As well as supervising UNREO, DHA undertook a wide range of coordinating actions spanning from the initiation and leadership of the UN Advanced Humanitarian Team to coordination of Consolidated Appeals and the chairing of the Inter-Agency Standing Committee. Whilst assessment of the effectiveness of such non-operational coordination is difficult, it was clear that DHA was substantially more effective in providing coordination than it had been during the Somalia operations in 1992 when DHA was created. Nevertheless, it was apparent that DHA experienced substantial institutional and financial obstacles and faces continuing uncertainty over its future. By virtue of its lack of control over the funding of UN agencies and ambiguity over its representation in the field, it was unable, despite the best efforts of its personnel, to provide strong leadership and directive coordination. As a result of all the above difficulties in the area of coordination, and the dominance in resource terms of WFP and UNHCR, Study III concluded that the term "hollow core" was an apt characterization of the humanitarian relief system during the response.

The performance of WFP and UNHCR, the two largest agencies within the UN humanitarian system, was of critical importance to the overall response. Though the Team was impressed by many aspects of the performance of the two agencies, the relationship between them was subject to unproductive tensions stemming from the division between them of the general ration supply/distribution chain. Despite development of a detailed Memorandum of Understanding between them, these tensions persist and are likely to continue, given their different perspectives on the same pro-blems and the inherent difficulty of splitting such a critical function between the two largest agencies. One aspect of this split is that accountability is diluted as each may shift the burden of responsibility for problems encountered onto the other. Such tensions resulted in unnecessary expenditures and reduced the effectiveness of their combined actions.

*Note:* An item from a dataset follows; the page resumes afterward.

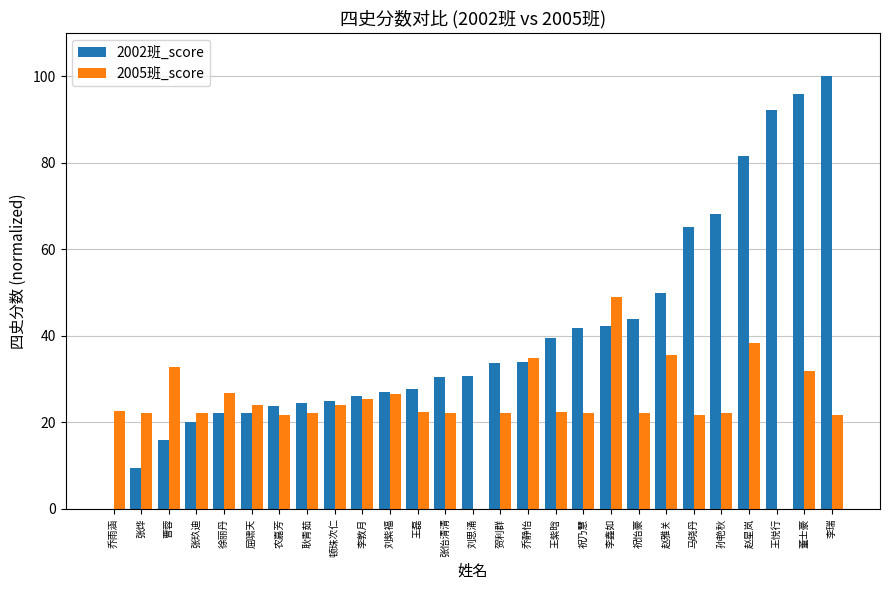

How many distinct data groups are displayed?

2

Another principal conclusion drawn from the Study is that the present accountability mechanisms within the humanitarian aid system are quite inadequate. The Team found remarkable variation in the amount and quality of information on the situation in a given area depending on the agencies involved. Thus for some areas, especially the refugee camps, detailed information on morbidity and mortality was readily available whereas inside Rwanda such information was extremely patchy. In part this reflected UNHCR's clear coordination role in relation to refugees and the presence of highly-competent technical coordinators, in contrast to the unclear responsibilities inside Rwanda and the lack of technical personnel within UNREO. Thus large parts of the response could not be properly assessed, either because information on process and impact indicators was not available or it had been collected differently by different agencies. This is an unsatisfactory state of affairs. While accountability to donors is important, it should not be forgotten that relief agencies should also be accountable to the populations they are seeking to assist. The Team was struck by the very limited attempts by agencies to obtain the views of beneficiaries on the assistance they were provided with. Finally, a potentially more disturbing problem is that in a context of increased concern for profile by, and competition between, humanitarian agencies, the objectivity of their reporting may suffer as a result of their emphasis on the positive aspects of their programmes and playing down of the negative.

Note:

1. This summary of Study III, Humanitarian Aid and Effects, was prepared by John Borton.